*Using the information*
A) In the discussion about reading prospectuses, list every document division named in the sentence that cites where the warning appears, each with its number or letter.
B) From the discussion about reading prospectuses, copy the part that opens with the words containing "I used to read" and closes with "good or bad).", changing "manager commentary" to "expense ratios".

** Given passage follows **

Am I alone in not having an interest in the prospectus?
 
No, I never read them.
 
I used to read them cover to cover but haven't in a long time. I do try to at least skim the annual reports for actively managed funds, mostly for the manager commentary.
 
Not any more, but I do read the performance results of funds and stocks, especially at end of each quarter (more so for funds because individual stocks are self-chosen, good or bad).
 
I don't have a big enough magnifying glass :cool:.
 
But there it is, page 97, section 17, subsection CC, paragraph 37.

"Blah blah blah we can do whatever we want and pay ourselves as much as we want blah blah blah ... and if you don't like it, tough".

Clear as day, and you can't say you weren't warned.
 
Nope, no prospectus reading for me.

Mostly I buy index funds and I do know a fair amount about the characteristics of each Vanguard fund I own. If I buy a large cap value fund I want to know that it is really a value fund and not a disguised blend fund that wobbles between value and growth. That is primarily because I have my own method to moving between value and growth. Nowadays the VG index funds are based on the CRSP methodology and tend to be what their names imply.

** End of Given passage **
** Dataset entries follows **

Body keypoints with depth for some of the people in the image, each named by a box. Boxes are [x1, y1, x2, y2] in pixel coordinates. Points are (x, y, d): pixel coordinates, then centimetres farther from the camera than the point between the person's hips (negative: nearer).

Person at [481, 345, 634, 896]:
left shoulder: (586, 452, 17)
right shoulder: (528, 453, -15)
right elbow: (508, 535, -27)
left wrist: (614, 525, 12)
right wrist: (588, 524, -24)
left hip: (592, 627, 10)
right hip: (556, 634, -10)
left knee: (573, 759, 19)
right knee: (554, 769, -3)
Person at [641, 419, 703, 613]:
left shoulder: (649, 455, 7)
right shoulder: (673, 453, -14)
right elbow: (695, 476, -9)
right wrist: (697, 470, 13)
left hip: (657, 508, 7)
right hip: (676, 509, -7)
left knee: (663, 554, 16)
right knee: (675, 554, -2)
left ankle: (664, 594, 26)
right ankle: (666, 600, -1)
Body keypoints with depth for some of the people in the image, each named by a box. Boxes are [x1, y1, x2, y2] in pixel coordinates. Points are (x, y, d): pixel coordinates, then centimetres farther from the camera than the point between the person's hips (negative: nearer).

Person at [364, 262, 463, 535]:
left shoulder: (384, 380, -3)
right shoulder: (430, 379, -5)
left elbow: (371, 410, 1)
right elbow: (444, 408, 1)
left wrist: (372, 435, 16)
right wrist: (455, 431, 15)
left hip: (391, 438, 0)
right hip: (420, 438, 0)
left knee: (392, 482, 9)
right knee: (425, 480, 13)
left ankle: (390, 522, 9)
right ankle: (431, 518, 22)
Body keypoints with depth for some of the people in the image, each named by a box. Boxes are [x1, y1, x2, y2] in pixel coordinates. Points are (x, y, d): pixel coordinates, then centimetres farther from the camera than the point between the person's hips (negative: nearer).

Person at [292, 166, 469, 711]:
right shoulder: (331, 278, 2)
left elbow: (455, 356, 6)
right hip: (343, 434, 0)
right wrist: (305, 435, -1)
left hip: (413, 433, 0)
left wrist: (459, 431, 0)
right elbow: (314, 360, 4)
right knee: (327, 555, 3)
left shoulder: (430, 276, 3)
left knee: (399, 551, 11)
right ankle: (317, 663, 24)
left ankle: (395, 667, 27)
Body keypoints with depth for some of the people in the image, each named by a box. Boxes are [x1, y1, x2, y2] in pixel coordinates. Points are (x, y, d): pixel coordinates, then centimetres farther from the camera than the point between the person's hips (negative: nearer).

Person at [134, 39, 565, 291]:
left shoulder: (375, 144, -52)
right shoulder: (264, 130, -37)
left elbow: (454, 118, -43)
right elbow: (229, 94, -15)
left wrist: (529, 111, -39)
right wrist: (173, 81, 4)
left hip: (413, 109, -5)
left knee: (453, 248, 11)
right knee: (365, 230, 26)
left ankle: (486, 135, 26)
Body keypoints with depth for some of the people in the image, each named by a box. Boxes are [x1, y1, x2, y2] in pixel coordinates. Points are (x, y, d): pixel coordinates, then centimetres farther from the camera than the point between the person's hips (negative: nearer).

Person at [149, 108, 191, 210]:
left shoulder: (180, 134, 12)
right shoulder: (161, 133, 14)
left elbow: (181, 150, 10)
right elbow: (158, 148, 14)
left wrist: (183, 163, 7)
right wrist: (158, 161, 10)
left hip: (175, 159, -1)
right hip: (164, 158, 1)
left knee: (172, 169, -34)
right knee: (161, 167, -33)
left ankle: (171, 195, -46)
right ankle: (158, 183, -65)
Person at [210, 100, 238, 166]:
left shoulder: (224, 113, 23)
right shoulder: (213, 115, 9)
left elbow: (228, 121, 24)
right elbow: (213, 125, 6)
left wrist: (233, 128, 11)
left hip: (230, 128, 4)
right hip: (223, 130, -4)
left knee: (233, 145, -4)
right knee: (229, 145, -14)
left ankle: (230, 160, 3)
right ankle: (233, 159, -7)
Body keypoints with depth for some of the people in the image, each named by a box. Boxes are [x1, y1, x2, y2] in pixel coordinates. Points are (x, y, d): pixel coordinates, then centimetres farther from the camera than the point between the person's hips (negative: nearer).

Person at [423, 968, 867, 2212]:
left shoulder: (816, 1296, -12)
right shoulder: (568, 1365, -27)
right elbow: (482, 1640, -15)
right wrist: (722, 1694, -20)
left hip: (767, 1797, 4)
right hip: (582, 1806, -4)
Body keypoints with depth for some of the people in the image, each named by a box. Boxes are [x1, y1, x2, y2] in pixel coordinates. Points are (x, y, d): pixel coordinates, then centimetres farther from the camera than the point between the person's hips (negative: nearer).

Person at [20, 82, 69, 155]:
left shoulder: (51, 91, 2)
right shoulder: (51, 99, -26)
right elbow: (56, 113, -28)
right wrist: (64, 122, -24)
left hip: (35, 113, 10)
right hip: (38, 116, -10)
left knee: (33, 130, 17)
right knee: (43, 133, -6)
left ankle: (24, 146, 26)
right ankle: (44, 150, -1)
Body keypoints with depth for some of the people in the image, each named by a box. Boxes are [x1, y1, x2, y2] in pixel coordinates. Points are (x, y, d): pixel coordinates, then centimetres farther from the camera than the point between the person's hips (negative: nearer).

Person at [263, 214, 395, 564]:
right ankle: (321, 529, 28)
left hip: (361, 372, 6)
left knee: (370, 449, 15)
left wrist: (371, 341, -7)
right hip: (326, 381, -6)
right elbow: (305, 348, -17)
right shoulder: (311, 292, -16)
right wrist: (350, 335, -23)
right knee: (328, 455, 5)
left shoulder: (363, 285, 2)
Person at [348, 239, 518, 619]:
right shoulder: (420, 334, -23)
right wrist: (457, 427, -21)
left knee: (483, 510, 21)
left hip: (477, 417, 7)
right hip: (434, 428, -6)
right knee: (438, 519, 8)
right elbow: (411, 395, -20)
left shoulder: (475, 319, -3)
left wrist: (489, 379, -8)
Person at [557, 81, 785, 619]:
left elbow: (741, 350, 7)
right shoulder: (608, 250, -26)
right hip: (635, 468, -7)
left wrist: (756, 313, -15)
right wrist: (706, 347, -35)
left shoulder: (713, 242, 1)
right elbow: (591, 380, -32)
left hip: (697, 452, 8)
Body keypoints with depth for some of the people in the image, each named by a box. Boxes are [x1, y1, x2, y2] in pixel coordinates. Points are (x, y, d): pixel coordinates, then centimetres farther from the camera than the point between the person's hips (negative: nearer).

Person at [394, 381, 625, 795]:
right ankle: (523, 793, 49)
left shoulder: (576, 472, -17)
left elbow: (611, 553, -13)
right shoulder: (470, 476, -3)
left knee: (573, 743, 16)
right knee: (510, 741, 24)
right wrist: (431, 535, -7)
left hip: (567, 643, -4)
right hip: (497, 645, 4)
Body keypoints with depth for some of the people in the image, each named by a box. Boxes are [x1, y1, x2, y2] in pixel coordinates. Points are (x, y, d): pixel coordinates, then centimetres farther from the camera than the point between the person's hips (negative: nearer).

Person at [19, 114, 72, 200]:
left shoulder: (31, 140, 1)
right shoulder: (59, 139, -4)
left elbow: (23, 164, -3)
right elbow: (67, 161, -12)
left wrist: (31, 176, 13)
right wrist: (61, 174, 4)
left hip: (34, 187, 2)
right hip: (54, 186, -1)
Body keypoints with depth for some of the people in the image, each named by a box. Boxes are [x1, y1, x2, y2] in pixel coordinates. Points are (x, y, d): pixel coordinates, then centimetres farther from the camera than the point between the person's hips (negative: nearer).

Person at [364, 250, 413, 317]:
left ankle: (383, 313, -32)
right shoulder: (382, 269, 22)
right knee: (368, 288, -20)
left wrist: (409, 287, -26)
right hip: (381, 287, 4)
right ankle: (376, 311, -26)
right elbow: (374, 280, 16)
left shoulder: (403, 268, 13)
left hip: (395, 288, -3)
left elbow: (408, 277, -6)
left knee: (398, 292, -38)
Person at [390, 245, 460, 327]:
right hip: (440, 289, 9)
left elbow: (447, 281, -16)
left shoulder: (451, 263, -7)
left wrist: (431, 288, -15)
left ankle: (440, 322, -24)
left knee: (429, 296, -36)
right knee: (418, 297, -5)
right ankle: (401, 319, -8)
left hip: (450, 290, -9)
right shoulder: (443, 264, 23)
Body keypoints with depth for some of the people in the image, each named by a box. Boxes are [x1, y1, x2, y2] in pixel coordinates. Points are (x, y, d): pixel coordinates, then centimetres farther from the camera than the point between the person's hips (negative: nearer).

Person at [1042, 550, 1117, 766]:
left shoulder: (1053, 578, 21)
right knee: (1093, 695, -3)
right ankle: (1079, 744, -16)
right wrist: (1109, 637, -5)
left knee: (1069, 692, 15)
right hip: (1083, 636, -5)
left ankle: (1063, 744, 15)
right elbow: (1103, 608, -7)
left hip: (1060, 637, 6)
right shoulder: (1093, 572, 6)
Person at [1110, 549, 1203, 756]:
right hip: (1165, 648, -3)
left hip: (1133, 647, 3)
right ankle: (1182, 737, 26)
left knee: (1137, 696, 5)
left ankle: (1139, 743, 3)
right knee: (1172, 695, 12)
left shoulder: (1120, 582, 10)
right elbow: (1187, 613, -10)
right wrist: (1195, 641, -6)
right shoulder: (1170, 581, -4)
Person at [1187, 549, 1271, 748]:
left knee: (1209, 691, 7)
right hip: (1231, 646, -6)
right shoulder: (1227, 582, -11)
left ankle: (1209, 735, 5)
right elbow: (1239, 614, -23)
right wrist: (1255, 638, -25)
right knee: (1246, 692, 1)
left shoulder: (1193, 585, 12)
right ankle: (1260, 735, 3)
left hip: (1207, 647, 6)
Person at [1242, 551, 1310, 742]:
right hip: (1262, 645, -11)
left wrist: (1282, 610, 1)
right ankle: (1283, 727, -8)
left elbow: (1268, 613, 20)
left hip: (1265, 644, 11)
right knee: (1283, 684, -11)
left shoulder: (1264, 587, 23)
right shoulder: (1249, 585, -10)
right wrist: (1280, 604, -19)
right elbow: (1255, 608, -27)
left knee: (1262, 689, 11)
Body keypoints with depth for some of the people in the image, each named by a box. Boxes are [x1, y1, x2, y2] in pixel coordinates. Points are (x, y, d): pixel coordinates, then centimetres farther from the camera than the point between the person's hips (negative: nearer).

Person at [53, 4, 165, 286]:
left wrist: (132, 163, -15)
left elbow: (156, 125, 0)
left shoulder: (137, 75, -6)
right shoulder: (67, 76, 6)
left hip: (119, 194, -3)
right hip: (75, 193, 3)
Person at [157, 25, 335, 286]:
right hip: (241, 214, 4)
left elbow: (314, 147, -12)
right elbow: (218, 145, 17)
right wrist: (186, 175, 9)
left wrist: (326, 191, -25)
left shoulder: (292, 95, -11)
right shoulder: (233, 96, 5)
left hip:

** End of Dataset entries **

*Exercise answers*
A)
page 97
section 17
subsection CC
paragraph 37

B)
I used to read them cover to cover but haven't in a long time. I do try to at least skim the annual reports for actively managed funds, mostly for the expense ratios.
 
Not any more, but I do read the performance results of funds and stocks, especially at end of each quarter (more so for funds because individual stocks are self-chosen, good or bad).